It's jokeworthy only because the injuries aren't extremely serious. This blog would have a decidedly more somber tone if the Stanford-bound Donaghe's career was in jeopardy.

Greyhounds coach Paul Hill was not joking when he was ejected after an altercation with Righetti coach Harold Oliviera as Donaghe lay writhing in pain in the third quarter.

Hill missed the fourth quarter and sat out Wednesday's 46-41 loss to West Bakersfield in accordance with CIF regulations.

As he returns to the bench today, he has to be concerned about the impact Donaghe's void will have on a team hoping to win its first league title in nine years.

Atascadero (9-2) is 2-0 in PAC 7 play after beating Righetti, the preseason favorite to win after returning Cal Poly signee Kristina Santiago, and Arroyo Grande, last year's second place team in the PAC 5.

But Donaghe, the leading scorer on the Central Coast with 24.2 points per game, is expected to miss one league game and might not be her usual self immediately when she returns.

By the end of the season, Donaghe could end up with a slew of Most Valuable awards and All-this-and-that honors. But the way her teammates respond while she mends up could make the Greyhounds as a title team — or break them.

Their happy New Year depends on it.

Wednesday, December 20, 2006

End of an era

Jon Huss doesn't have much use for the details. At least not the ones I kept asking about.

The 25-year Arroyo Grande football coach retired this week, and that's what I remember most about this past season.

What was his career record? Who was the Arroyo Grande single-game rushing record-holder and how many yards did he have? When was the last time the Eagles failed to make the playoffs?

All these questions came up somtime during the five months I've known him. Each time, Huss didn't know the answers — and each time, it didn't seem to bother him.

I kind of needed to know these things because the phrase: "Arroyo Grande hasn't made the playoffs since sometime circa the height of Hammer Time." just isn't going to cut it with the boss.

We actually do have to be 100 percent accurate in our figures.

But even though it meant a little more work on my part, it didn't bother me when Huss didn't have the answers.

The longest conversation I think we ever had was after a football practice leading up to the reguar season finale with rival San Luis Obispo when a the topic about playoff conquests of the past finished off with what a bunch of players was doing these days.

None of them were Jamie Martin. The NFL quarterback would be the easy one to keep track of. But the Average Joes who went on to be ranchers, coaches, dads.

He hadn't forgotten those details.

But since I was only around for one of the 25 years, mine can't be the best perspective. What are your favorite Huss moments?

Friday, December 15, 2006

The good luck guy?

It wasn't long after Mission Prep's impressive 69-64 boys basketball win over perennial power Crenshaw in the Royals' eighth annual version of their Christmas tournament that I realized, I've never witnessed a Mission Prep loss.

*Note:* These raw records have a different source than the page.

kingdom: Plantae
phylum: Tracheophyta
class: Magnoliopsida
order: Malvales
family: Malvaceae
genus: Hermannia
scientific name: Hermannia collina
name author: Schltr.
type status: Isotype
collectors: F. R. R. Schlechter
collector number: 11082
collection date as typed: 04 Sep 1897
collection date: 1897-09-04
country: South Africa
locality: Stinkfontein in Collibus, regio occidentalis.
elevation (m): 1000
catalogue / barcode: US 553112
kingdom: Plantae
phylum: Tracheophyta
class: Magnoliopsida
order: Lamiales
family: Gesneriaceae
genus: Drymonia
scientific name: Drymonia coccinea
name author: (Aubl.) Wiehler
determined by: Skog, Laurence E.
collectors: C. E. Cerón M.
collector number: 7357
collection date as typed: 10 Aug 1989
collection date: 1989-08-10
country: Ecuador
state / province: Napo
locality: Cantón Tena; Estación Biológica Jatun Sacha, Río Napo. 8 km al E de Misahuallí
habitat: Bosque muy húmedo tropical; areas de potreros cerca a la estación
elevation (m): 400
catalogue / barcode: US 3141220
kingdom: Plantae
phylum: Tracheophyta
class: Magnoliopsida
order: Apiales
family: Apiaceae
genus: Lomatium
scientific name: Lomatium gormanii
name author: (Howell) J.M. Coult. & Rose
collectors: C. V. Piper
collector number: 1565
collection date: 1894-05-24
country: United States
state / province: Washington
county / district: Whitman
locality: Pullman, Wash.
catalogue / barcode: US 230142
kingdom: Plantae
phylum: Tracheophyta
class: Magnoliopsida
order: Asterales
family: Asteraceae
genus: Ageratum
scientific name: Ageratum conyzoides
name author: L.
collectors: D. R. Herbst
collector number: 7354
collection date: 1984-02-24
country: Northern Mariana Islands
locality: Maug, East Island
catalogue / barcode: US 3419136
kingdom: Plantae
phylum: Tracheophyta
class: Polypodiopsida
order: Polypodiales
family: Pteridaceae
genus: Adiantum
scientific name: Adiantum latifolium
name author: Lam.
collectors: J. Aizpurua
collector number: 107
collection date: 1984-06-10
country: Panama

That's right. I was at Cowitz Court for two rounds of CIF-Central Section playoffs at the end of last season, and I also covered the first two rounds of the Southern California regional playoffs in San Luis Obispo. All four were Royals victories. It got eerie when Mission Prep came back from being down double-digits against a state power in my presence Friday.

But whether I'm the lucky charm, or if the Royals just have a good home-court advantage, the most important thing to remember is that it was college beat reporter Brian Milne who covered Mission Prep's loss in the Southern California regional final in Fullerton last March.

I heard Milne broke a mirror that day. Direct all complaints to him here

Wednesday, December 13, 2006

Today's weather calls for blog

Tribune photo by Jayson Mellom.

I've been laying low the past couple of weeks (notice the drop-off in blog posts?). But BWS — Bloggin' with Scroggin — is back for the winter season. Expect update frequencies to spike like the monster waves hitting the Central Coast right now.

Today's 15-foot westerly swell is my early take on the boys basketball picture.

While on a break from the blog, I was able to see almost every San Luis Obispo County boys team play and I've handicapped a handful of them — a la our Tribune's Top 10 high school football media poll.

Except since it's my blog, I'm the only medium that voted. But enough about me, on to the kids and the rankings.

1. Nipomo (5-1) - Led by smooth scorer Dominique Saunders (28 points per game), the veteran Titans made an early-season statement by winning Morro Bay's Ted C. Harding Invitational Tournament, beating rival Arroyo Grande for the first time in school history in the process.

2. Mission Prep (5-0) - With senior center Luis Santiago back (12 ppg), the Royals might have the best mix of talent and experience, but behind sticky-fingered junior point guard Andrew Richardson (3 steals per game), there isn't much ball-handling depth.

3. Arroyo Grande (4-2) - Point guard Lyle Parsons has poise to spare, and the Eagles have as much, if not more, height across the board than any other local team. Freshman Tanner Hinek (6 feet, 5 inches) has been a great addition spelling 6-7 center James Tringham.

4. Atascadero (4-2) - Danny Thomas (23.2 ppg) and Andrew McMillian (17.8 ppg) are combining to score 41 points per game. If any of the three others hovering between 6 and 7 step up during a given game, the Greyhounds can beat anybody in the county.

5. San Luis Obispo (5-4) - Nathan Breneman (15.6 ppg, 6.5 rpg) has emerged as one of the county's premier big men, and second-leading scorer Conner Reese (8.9 ppg) is in the top three on the team in every major statistical category aside from blocks.